* **REQUIRED ACTION**
Copy out each line of the listing below where the string "always" appears.

* **DATA FOR THIS TASK**
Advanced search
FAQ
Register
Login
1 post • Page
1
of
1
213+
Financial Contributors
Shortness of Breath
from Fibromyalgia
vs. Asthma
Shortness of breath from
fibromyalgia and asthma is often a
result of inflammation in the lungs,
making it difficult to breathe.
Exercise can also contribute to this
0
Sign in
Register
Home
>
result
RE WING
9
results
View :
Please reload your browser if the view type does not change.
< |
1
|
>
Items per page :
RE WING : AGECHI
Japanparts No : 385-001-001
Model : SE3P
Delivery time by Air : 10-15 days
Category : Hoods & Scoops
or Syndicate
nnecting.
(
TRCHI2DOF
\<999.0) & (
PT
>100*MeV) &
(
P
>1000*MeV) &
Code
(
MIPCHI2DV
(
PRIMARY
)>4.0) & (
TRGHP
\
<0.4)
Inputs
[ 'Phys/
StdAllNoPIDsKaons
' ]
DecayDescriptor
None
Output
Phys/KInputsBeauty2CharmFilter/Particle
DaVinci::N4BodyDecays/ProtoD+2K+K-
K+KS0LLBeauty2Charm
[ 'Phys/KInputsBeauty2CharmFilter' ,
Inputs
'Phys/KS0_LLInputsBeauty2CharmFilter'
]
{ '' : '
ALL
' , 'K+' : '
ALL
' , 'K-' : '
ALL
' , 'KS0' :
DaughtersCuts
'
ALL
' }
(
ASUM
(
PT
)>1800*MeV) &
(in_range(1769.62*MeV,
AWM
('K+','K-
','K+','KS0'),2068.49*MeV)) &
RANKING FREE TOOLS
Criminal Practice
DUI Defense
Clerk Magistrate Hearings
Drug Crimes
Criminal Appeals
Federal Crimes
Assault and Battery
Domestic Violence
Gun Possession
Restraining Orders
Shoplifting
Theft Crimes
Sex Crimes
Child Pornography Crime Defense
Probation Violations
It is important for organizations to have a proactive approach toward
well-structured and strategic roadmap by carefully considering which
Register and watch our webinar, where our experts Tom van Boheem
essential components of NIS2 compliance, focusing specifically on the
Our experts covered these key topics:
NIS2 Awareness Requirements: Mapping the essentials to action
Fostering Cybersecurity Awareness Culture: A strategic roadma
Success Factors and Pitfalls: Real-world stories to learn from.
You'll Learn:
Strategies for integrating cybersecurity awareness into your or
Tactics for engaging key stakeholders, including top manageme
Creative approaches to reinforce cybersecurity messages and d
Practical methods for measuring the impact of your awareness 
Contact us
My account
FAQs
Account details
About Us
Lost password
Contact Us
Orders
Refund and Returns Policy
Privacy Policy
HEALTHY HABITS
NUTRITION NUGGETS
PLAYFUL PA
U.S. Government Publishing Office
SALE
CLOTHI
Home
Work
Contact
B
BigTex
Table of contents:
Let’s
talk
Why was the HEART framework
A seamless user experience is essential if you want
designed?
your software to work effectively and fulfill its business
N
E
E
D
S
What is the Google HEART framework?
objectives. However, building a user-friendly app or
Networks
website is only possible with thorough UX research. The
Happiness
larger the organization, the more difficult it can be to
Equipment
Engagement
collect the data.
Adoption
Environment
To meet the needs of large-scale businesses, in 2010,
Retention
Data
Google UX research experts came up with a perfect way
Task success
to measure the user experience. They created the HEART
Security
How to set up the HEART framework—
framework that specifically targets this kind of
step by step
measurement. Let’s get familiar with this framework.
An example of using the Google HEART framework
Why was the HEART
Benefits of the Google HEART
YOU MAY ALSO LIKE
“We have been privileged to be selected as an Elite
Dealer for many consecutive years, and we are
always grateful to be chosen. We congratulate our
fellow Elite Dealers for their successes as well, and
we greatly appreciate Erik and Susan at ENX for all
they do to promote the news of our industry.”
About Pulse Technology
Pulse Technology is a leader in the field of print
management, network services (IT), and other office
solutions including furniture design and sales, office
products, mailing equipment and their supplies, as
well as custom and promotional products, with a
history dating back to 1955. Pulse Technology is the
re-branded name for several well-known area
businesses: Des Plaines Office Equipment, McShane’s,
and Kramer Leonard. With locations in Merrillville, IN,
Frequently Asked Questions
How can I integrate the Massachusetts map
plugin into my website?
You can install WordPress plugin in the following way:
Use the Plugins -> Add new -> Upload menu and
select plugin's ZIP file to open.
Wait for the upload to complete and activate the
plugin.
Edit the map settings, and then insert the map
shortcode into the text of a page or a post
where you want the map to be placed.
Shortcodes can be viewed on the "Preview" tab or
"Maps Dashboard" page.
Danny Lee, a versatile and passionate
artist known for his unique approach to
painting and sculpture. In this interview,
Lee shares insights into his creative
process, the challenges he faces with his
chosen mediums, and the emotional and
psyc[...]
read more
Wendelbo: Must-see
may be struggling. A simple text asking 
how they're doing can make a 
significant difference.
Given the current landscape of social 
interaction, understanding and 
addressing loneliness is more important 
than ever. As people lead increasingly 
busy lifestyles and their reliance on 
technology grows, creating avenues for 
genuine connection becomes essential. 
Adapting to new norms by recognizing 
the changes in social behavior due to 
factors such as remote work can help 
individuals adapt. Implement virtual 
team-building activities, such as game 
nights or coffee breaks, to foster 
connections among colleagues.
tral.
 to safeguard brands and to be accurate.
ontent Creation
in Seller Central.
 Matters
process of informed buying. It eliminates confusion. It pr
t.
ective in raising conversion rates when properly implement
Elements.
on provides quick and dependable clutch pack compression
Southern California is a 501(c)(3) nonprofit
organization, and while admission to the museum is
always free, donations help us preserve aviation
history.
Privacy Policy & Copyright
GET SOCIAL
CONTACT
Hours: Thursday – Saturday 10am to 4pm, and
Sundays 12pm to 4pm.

* **ANSWER BELOW**
always grateful to be chosen. We congratulate our
always free, donations help us preserve aviation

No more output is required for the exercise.